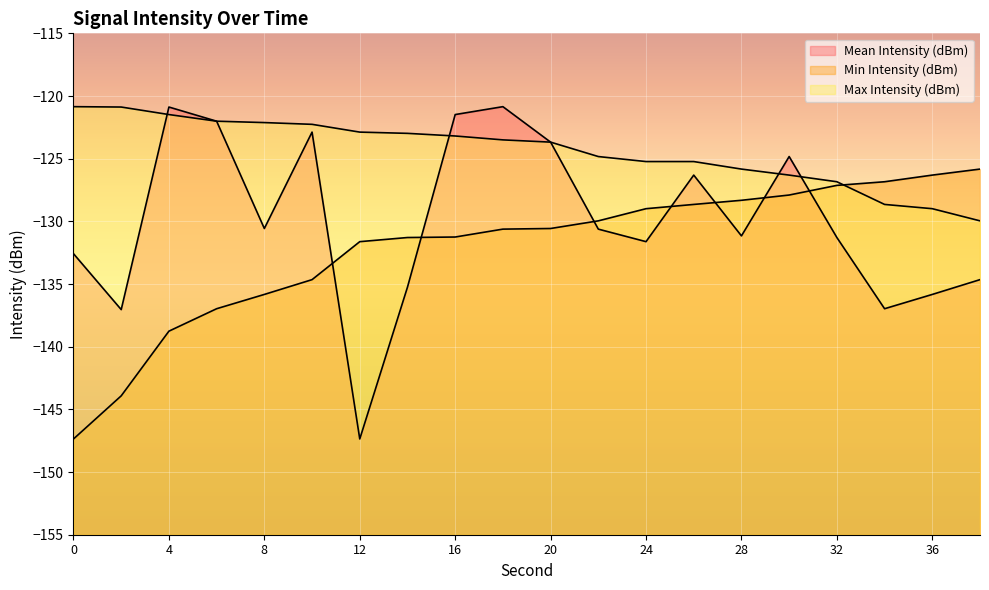

Reading right to left, extract all data points from this chart.

Mean Intensity (dBm): -134.7	-135.8	-137.0	-131.3	-124.8	-131.2	-126.3	-131.6	-130.6	-123.7	-120.8	-121.5	-135.2	-147.4	-122.9	-130.6	-122.0	-120.9	-137.0	-132.6
Min Intensity (dBm): -125.8	-126.3	-126.8	-127.1	-127.9	-128.3	-128.7	-129.0	-130.0	-130.6	-130.6	-131.2	-131.3	-131.6	-134.7	-135.8	-137.0	-138.8	-143.9	-147.4
Max Intensity (dBm): -130.0	-129.0	-128.7	-126.8	-126.3	-125.8	-125.2	-125.2	-124.8	-123.7	-123.5	-123.2	-123.0	-122.9	-122.3	-122.1	-122.0	-121.5	-120.9	-120.8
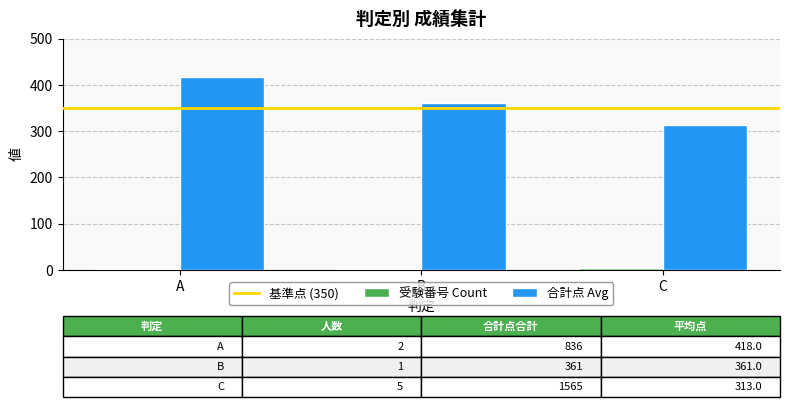

Is the value of 合計点 Avg at B greater than the value of 受験番号 Count at C?

Yes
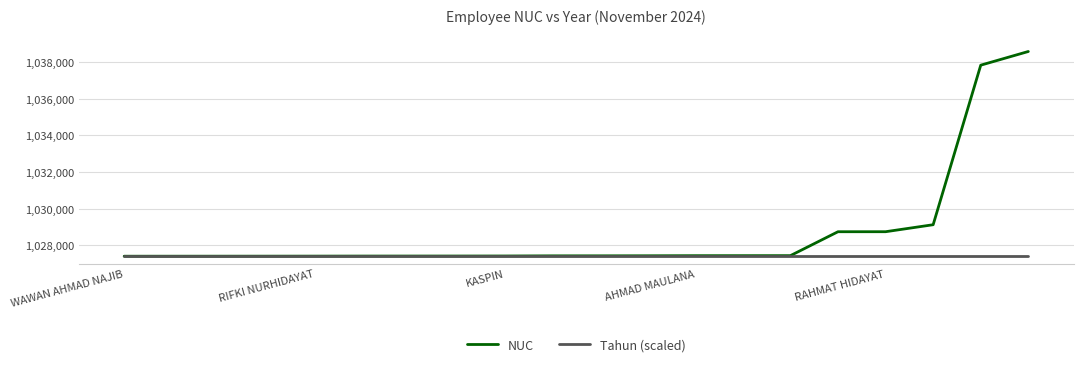

Which series has the largest total across all categories?

NUC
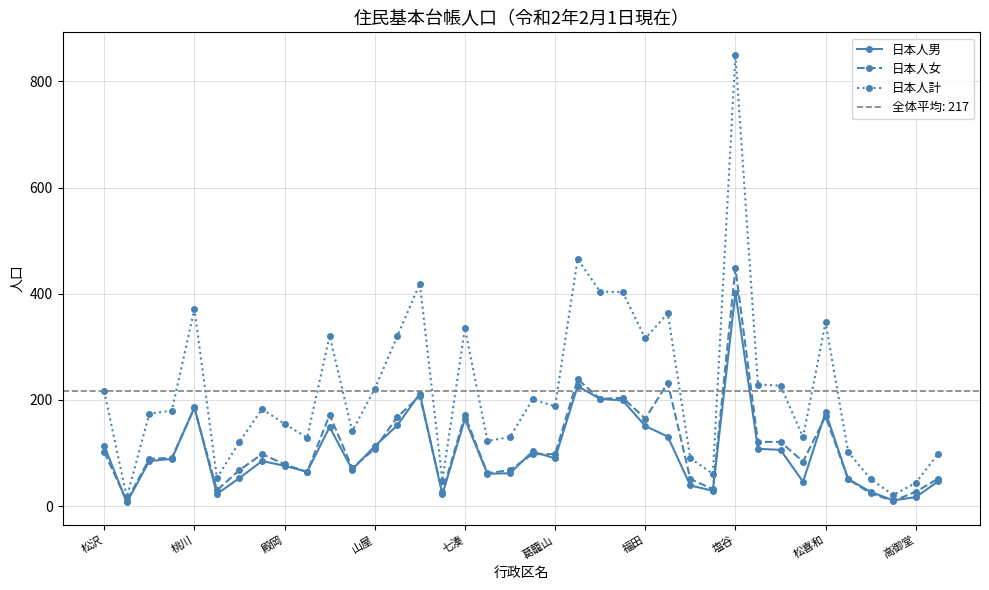

How many values in the 日本人計 series are below 183?

19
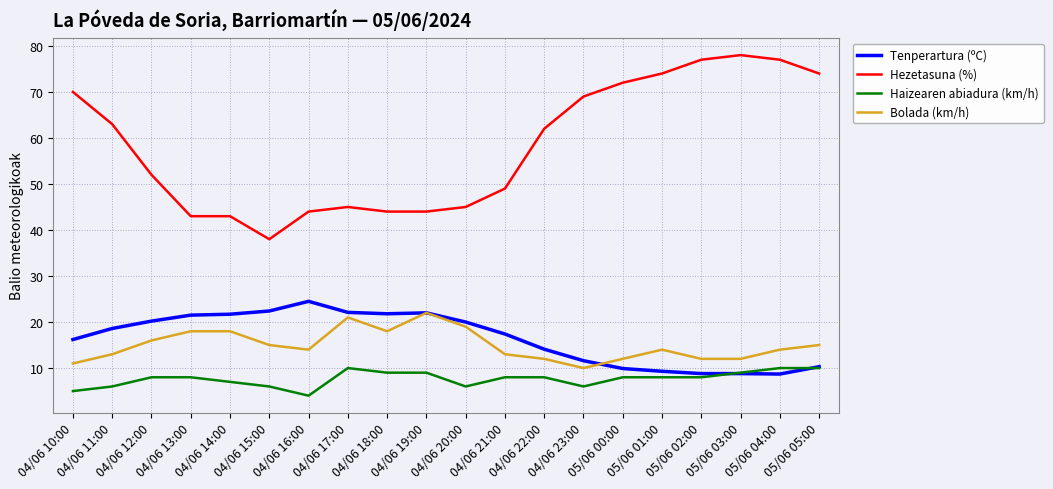

True or false: Hezetasuna (%) and Haizearen abiadura (km/h) intersect in this chart.

False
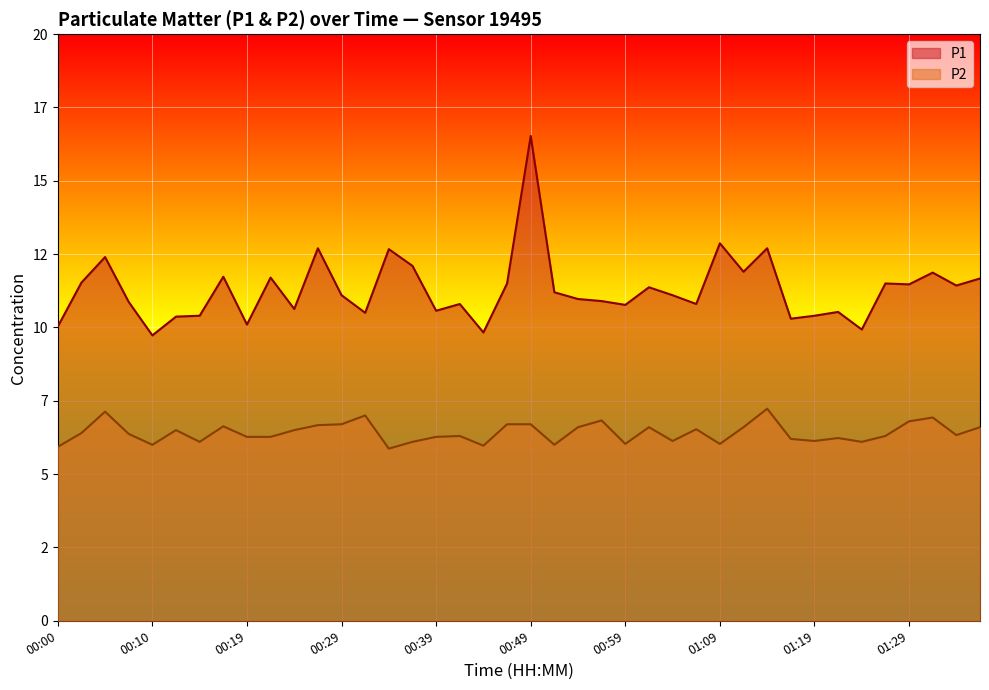

Rank the series by their average value, from lowest to highest.

P2, P1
+---+
Task directions =>
Copy all of the records above word for word, leaving out the pictures.

Solution to the exercise =>
Reading right to left, extract all data points from this chart.

Mean Intensity (dBm): -134.7	-135.8	-137.0	-131.3	-124.8	-131.2	-126.3	-131.6	-130.6	-123.7	-120.8	-121.5	-135.2	-147.4	-122.9	-130.6	-122.0	-120.9	-137.0	-132.6
Min Intensity (dBm): -125.8	-126.3	-126.8	-127.1	-127.9	-128.3	-128.7	-129.0	-130.0	-130.6	-130.6	-131.2	-131.3	-131.6	-134.7	-135.8	-137.0	-138.8	-143.9	-147.4
Max Intensity (dBm): -130.0	-129.0	-128.7	-126.8	-126.3	-125.8	-125.2	-125.2	-124.8	-123.7	-123.5	-123.2	-123.0	-122.9	-122.3	-122.1	-122.0	-121.5	-120.9	-120.8

Is the value of 合計点 Avg at B greater than the value of 受験番号 Count at C?

Yes

Which series has the largest total across all categories?

NUC

How many values in the 日本人計 series are below 183?

19

True or false: Hezetasuna (%) and Haizearen abiadura (km/h) intersect in this chart.

False

Rank the series by their average value, from lowest to highest.

P2, P1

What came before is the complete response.